Spero la mia idea vi possa dare uno spunto, per qualsiasi cosa o per interesse che io condivida qualche altra idea riguardante qualche altro asset contattatemi pure, faccio ciò per passione.
Buon trading!
DISASTRO AUSTRALIANO ?Probabile ricca opportunità su AUDJPY , il dollaro australiano nei confronti di uno dei suoi principali patners commerciali, il Giappone. Come ben sappiamo l' economia australiana nell' ultimo periodo è un vero e proprio disastro con il prezzo delle case che sta crollando velocemente ( confermato questa notte con i dati in uscita del settore edilizio prepotentemente sotto le aspettative ), i salari non crescono, la disoccupazione aumenta e l' inflazione si attesta sotto i livelli di range ottimale inferiori al 2% ( più precisamente a 1.80%). La banca centrale australiana, RBA, deciderà domani notte ( ore 4.30 italiana ) se diminuire il tasso di interesse per riportare l' inflazione a livelli standard e permettere all' economia australiana di tornare a respirare. L' ultima diminuzione del tasso di interesse risale al 2016, in quest' ottica dato che alla RBA mancano solo 6 ribassi prima di portare il tasso di interesse a 0 e visti gli interventi contati penso si comporterà proprio come nel 2016, temporeggiando ora e diminuendo i tassi a Maggio subito dopo le elezioni federali.
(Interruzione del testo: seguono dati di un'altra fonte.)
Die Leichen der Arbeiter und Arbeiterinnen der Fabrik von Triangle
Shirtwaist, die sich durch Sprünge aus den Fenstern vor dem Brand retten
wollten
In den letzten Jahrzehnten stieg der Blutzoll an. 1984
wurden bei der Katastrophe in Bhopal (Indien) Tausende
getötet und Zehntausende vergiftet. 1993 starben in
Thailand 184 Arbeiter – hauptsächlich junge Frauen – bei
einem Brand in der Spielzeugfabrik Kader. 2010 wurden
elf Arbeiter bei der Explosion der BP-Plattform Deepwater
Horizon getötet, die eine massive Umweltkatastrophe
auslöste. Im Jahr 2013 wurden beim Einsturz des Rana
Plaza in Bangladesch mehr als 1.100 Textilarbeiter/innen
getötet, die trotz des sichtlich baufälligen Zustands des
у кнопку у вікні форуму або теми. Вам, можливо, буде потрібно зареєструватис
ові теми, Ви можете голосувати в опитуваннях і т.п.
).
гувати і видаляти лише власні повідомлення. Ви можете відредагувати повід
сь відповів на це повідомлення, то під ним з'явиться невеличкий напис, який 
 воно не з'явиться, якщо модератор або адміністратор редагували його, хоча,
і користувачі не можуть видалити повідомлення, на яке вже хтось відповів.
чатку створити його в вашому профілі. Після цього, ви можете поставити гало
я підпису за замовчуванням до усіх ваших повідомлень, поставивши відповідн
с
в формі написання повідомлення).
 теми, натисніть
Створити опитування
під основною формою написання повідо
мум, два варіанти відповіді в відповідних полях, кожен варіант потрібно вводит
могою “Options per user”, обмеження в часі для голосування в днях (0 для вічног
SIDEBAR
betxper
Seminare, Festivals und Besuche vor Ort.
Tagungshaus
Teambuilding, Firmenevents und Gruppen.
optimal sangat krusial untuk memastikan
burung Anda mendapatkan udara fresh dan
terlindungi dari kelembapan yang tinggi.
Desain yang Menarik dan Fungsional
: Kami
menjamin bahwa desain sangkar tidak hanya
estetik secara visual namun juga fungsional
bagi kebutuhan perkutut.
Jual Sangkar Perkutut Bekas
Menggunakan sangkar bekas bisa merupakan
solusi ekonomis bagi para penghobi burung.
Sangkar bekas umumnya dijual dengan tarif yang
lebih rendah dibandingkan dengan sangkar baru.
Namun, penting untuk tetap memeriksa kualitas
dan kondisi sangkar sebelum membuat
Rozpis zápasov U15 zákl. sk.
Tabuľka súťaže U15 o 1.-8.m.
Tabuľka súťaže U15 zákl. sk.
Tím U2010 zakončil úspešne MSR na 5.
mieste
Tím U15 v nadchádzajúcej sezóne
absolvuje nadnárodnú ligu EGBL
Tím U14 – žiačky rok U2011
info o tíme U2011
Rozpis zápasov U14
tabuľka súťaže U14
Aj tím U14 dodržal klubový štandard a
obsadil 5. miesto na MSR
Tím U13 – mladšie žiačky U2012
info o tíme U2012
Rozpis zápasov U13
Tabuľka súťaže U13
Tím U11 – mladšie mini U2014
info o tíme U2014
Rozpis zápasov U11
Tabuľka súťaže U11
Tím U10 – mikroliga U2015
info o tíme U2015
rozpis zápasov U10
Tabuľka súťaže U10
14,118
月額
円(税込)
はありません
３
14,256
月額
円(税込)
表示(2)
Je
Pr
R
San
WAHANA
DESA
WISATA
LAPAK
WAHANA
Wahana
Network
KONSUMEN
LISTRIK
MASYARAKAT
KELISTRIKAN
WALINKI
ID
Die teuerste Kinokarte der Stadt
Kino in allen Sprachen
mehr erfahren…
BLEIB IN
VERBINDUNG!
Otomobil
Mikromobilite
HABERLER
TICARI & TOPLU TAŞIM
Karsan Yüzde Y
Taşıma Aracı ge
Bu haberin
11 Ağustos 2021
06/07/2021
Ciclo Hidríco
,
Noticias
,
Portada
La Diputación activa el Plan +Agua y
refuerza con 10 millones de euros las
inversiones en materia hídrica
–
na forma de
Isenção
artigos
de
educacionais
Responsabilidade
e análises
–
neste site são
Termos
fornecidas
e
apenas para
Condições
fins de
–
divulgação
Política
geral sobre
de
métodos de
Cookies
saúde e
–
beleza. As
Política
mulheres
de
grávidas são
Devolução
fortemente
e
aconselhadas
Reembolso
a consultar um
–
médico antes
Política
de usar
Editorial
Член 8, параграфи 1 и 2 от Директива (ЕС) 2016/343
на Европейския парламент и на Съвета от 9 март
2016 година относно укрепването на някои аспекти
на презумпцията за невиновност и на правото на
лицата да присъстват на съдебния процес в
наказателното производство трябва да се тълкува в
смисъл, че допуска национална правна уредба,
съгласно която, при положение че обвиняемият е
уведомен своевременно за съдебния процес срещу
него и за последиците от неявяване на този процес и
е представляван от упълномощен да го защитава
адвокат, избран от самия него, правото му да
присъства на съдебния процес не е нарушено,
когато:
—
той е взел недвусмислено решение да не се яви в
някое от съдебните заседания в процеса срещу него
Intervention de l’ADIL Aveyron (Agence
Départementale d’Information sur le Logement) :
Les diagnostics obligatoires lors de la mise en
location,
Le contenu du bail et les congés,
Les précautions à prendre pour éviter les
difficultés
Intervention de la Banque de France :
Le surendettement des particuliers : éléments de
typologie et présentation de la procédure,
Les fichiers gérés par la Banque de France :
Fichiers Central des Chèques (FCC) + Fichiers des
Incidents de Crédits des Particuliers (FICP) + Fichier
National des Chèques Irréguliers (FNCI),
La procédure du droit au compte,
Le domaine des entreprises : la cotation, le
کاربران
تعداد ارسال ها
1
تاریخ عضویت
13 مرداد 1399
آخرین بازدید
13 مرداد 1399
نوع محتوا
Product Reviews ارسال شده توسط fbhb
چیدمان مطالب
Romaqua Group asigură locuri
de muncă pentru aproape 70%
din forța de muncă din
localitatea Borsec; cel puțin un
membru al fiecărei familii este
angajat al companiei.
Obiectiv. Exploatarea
Mi aspetto quindi che la RBA lasci immutati i tassi di interesse come sta facendo dalla fine dello scorso anno a questa parte, ciò sicuramente non farà altro che aumentare le forze di vendita nel mercato. Graficamente in dayli siamo a ridosso di una struttura molto importante su cui è avvenuto un breakout al ribasso,a quota 80.00, in caso i fondamentali confermino le mie previsioni ( tassi di interesse immutati ) mi aspetto un trend bearish confermato da una divergenza bearish sul Relative Strenght Index a 4H con entrata a mercato alla rottura del wedge ribassista , SHORT @79.325, livello suggerito anche dalla choku di ichimoku, con STOPLOSS @79.430 e due differenti TAKE PROFIT: TP1 @78.810 TP2 @77.645 e un RISKREWARD > 1:5.
In caso invece la RBA decidesse di diminuire domani i tassi di interesse, ciò sarebbe una notizia estremamente positiva per il mercato ma mi posizionerei LONG solo al breakout rialzista dell' importante struttura 0.80.